Your task:
Output the entries below exactly as they appear, from the line containing "Is there a majority slice in this chart?" through the line containing "To the nearest", with both of those lines included, and leave out any pictures.

Supplied records:
■ ■ ■ ■ ■ ■ ■
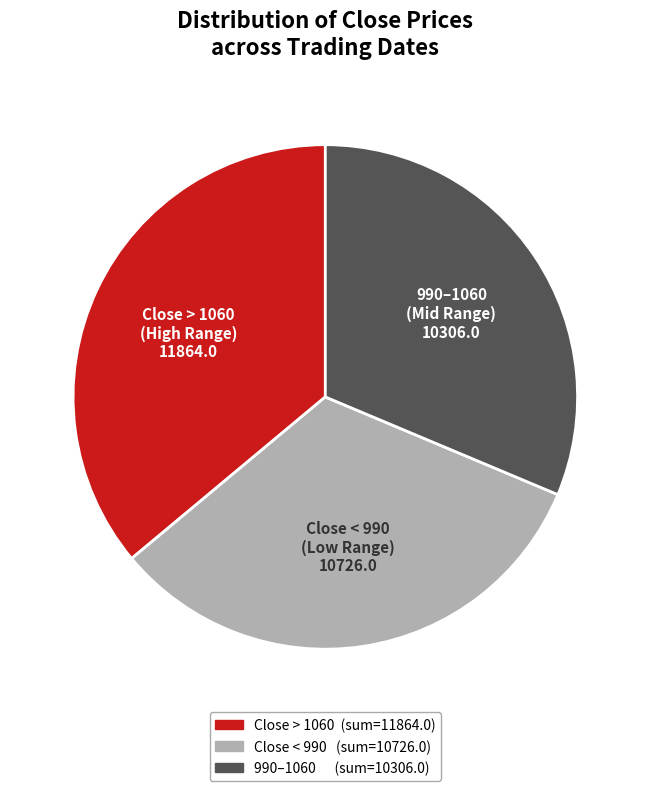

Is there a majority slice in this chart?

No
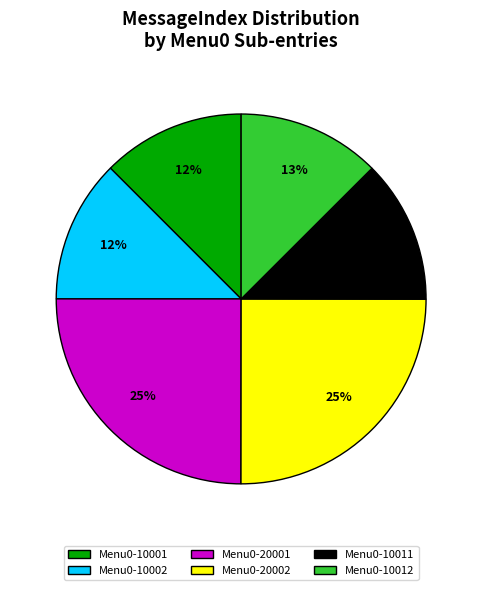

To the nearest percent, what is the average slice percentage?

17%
■ ■ ■ ■ ■ ■ ■
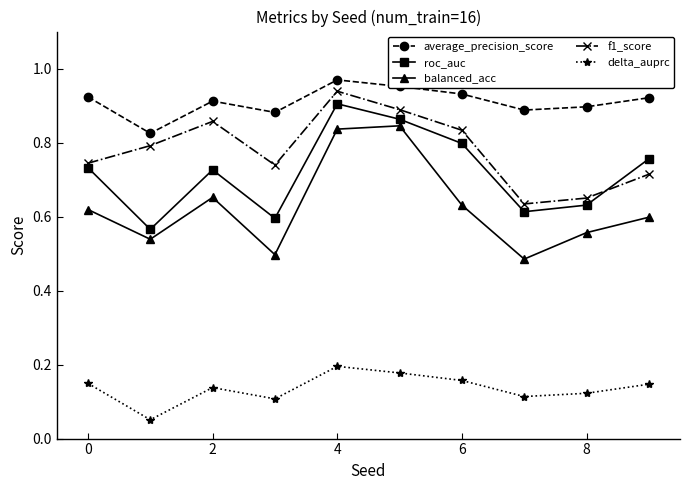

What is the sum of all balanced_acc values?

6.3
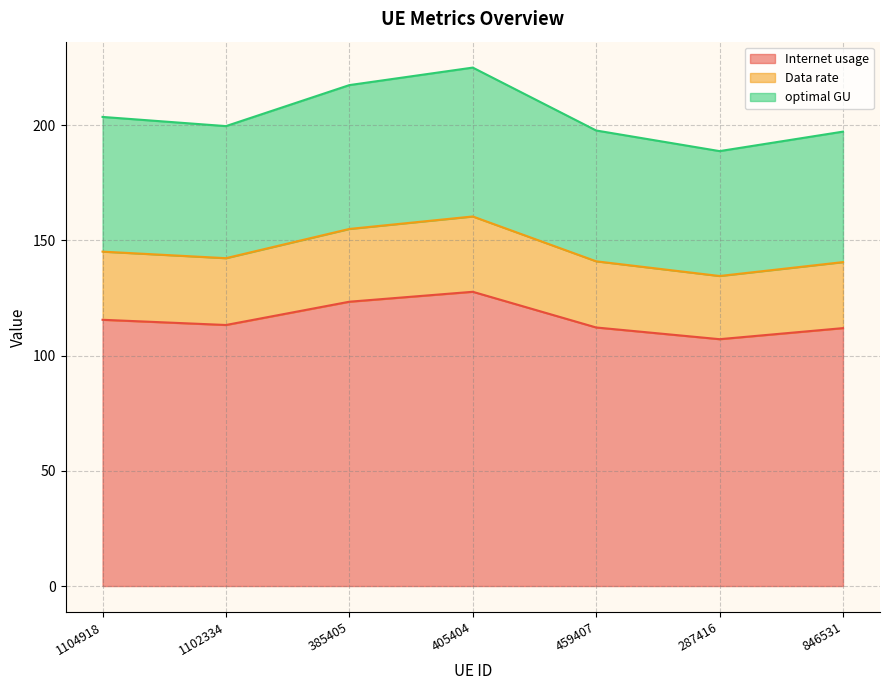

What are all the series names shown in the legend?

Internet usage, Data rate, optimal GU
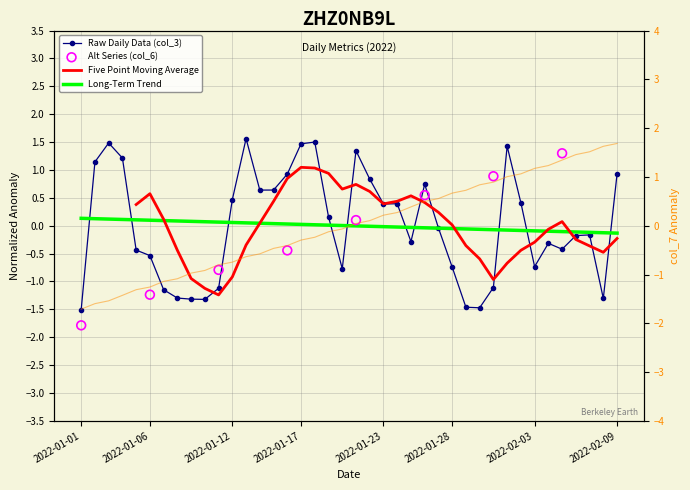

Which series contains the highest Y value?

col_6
■ ■ ■ ■ ■ ■ ■
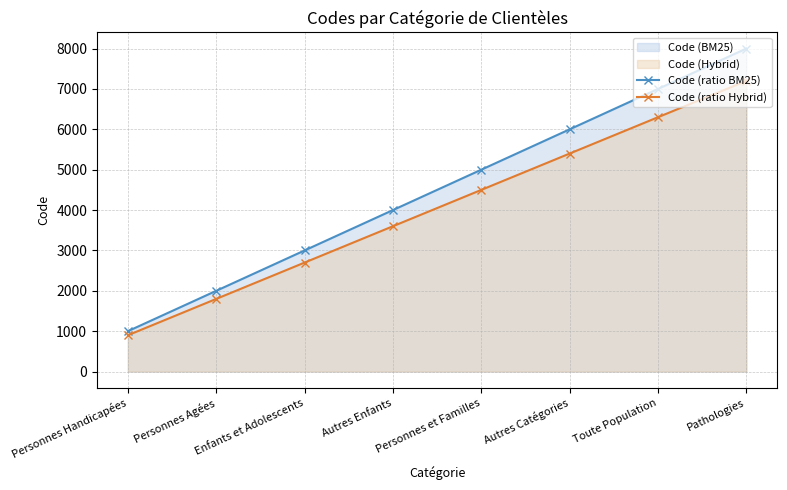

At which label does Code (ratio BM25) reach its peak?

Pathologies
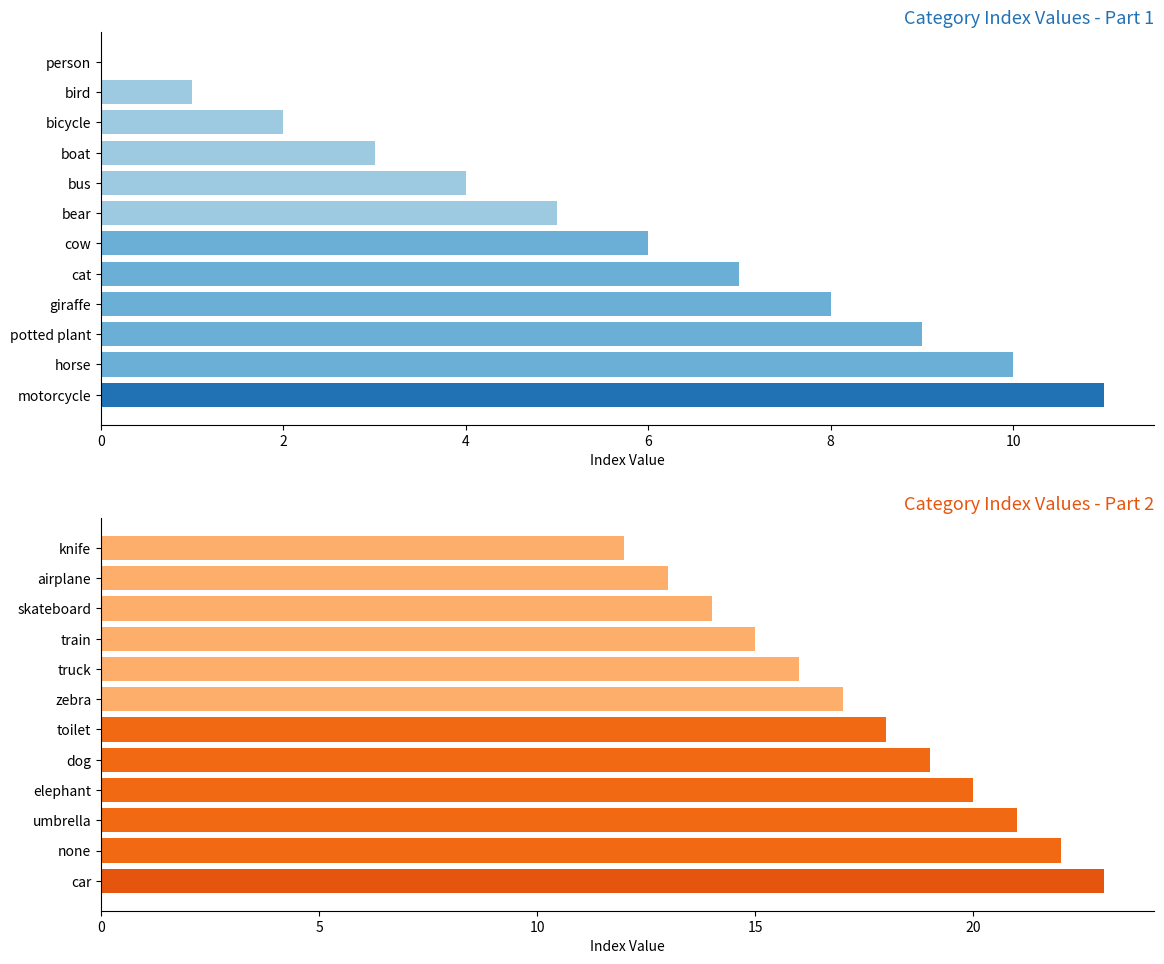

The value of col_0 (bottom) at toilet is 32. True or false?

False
■ ■ ■ ■ ■ ■ ■
Answer space:
Is there a majority slice in this chart?

No

To the nearest percent, what is the average slice percentage?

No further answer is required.